Records excerpted from a collection

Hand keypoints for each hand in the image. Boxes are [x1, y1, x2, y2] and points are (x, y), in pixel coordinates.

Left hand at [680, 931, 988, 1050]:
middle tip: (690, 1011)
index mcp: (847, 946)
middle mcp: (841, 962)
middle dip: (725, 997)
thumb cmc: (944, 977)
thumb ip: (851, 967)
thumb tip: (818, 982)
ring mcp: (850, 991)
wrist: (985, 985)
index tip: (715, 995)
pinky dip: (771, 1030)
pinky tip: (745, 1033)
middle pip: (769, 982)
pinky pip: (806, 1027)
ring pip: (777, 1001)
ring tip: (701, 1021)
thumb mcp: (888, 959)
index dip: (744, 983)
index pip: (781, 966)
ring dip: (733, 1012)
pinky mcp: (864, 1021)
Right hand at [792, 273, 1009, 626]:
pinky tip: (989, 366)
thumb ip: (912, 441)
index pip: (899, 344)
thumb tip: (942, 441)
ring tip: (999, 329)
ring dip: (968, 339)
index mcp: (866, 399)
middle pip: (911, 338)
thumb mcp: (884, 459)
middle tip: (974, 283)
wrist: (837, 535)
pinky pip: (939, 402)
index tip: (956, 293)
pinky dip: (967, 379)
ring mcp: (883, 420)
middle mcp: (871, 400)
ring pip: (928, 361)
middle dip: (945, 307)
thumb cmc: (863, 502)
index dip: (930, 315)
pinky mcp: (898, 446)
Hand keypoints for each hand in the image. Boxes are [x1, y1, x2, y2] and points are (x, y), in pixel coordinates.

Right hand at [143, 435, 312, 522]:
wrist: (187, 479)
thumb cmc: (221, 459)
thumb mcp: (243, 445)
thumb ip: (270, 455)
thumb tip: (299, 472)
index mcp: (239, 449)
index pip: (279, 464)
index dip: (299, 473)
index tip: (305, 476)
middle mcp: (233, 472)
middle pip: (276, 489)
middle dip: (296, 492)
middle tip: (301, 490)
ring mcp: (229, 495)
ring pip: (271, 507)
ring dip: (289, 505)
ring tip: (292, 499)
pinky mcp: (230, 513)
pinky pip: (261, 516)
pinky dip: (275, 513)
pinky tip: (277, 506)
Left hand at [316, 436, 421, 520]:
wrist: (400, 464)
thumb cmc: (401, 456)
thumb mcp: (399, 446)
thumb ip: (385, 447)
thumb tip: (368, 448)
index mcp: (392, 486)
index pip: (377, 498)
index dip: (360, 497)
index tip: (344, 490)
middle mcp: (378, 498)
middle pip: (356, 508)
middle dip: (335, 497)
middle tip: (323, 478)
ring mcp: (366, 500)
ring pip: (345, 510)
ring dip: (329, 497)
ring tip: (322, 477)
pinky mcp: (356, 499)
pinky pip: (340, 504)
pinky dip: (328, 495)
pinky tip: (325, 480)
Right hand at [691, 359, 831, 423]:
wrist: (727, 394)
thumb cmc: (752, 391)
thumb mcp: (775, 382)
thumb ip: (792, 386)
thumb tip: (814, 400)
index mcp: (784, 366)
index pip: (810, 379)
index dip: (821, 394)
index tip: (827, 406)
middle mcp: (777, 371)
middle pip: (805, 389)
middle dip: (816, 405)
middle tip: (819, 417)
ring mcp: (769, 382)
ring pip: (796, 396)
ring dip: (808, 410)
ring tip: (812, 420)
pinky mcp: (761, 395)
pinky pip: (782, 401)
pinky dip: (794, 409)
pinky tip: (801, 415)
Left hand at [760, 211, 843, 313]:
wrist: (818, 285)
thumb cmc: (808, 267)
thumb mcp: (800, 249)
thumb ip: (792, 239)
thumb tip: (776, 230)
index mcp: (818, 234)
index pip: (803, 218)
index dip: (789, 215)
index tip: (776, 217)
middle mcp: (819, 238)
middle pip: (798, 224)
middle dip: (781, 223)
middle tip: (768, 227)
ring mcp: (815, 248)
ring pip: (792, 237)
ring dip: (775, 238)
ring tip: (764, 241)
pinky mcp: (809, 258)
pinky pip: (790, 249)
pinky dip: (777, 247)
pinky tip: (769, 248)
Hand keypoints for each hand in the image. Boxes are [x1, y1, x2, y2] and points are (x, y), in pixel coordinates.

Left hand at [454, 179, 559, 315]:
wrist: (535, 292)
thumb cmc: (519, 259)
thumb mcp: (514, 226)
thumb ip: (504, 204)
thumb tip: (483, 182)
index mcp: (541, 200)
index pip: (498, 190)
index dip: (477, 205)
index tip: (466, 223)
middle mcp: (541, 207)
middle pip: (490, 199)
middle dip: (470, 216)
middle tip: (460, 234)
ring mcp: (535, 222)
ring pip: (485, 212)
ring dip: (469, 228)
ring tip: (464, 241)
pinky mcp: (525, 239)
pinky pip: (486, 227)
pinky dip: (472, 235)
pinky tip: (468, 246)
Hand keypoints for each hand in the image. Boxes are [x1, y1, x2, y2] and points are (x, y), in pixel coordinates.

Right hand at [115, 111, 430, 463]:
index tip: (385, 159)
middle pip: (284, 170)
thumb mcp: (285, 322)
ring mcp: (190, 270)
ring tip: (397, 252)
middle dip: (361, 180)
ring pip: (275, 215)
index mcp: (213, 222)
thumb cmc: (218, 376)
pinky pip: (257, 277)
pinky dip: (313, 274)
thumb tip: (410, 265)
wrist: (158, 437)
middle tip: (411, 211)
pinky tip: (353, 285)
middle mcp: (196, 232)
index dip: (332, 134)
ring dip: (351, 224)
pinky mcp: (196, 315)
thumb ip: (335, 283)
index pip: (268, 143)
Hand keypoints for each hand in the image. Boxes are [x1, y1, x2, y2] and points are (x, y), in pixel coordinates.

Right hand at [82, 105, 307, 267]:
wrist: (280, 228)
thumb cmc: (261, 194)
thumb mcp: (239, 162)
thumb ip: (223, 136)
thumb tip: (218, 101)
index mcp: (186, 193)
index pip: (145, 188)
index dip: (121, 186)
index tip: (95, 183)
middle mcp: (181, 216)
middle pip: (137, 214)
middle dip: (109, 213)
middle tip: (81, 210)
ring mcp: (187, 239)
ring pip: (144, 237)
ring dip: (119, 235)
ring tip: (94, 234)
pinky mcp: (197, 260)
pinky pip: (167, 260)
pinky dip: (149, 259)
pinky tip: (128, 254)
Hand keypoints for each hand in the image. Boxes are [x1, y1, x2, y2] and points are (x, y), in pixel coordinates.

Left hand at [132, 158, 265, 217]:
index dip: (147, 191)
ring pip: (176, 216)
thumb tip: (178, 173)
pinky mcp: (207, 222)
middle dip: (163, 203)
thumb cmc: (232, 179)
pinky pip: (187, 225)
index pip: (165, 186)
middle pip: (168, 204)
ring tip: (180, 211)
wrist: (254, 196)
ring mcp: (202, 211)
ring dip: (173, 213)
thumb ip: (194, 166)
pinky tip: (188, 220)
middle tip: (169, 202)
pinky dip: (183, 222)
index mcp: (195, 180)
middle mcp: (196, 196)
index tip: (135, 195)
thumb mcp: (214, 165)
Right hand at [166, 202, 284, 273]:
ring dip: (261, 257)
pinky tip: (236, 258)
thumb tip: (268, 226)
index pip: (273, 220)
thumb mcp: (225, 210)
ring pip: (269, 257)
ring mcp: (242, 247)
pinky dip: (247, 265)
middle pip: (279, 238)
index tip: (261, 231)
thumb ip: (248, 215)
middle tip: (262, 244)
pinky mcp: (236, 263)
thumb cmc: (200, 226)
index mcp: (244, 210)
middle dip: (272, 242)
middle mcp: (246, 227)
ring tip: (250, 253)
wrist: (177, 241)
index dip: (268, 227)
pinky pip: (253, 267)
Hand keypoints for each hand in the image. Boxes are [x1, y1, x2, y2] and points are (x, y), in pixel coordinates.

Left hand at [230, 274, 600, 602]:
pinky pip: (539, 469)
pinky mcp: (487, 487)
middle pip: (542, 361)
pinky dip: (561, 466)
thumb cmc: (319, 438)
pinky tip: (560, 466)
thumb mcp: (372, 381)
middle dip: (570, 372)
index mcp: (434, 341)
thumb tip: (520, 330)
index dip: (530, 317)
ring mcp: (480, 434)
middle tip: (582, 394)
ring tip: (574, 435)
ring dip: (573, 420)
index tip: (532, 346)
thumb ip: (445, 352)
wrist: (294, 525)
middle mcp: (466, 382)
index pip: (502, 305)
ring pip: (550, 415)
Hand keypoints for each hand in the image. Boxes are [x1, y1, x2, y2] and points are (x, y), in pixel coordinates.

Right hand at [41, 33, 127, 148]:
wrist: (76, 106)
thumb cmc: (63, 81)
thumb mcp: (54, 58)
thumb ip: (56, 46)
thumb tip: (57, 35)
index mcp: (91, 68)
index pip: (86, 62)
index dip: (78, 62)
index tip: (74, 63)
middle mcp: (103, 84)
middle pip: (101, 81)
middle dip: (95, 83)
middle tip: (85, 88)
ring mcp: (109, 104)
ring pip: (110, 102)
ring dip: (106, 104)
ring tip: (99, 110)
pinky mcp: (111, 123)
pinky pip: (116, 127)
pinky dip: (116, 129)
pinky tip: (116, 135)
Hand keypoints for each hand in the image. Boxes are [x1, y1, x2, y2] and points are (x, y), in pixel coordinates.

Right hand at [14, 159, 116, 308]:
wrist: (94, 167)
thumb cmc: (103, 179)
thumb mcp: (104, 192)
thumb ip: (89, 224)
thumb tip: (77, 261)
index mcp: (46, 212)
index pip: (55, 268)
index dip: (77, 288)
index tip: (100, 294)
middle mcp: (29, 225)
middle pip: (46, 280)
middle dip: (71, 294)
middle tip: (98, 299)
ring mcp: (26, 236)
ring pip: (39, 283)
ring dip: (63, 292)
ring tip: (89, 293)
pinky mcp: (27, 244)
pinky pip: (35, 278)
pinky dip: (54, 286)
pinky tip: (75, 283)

#### About this task:
Of the entries above, transcribe exactly those lines that fall between the line containing "index pip: (810, 379)" and the line containing "thumb cmc: (808, 267)", together with those two lines.

#### Reply to the exercise:
index pip: (810, 379)
index dip: (821, 394)
index tip: (827, 406)
middle mcp: (777, 371)
middle pip: (805, 389)
middle dip: (816, 405)
middle tip: (819, 417)
ring mcp: (769, 382)
ring pip: (796, 396)
ring dip: (808, 410)
ring tip: (812, 420)
pinky mcp: (761, 395)
pinky pip: (782, 401)
pinky dip: (794, 409)
pinky tip: (801, 415)
Left hand at [760, 211, 843, 313]:
wrist: (818, 285)
thumb cmc: (808, 267)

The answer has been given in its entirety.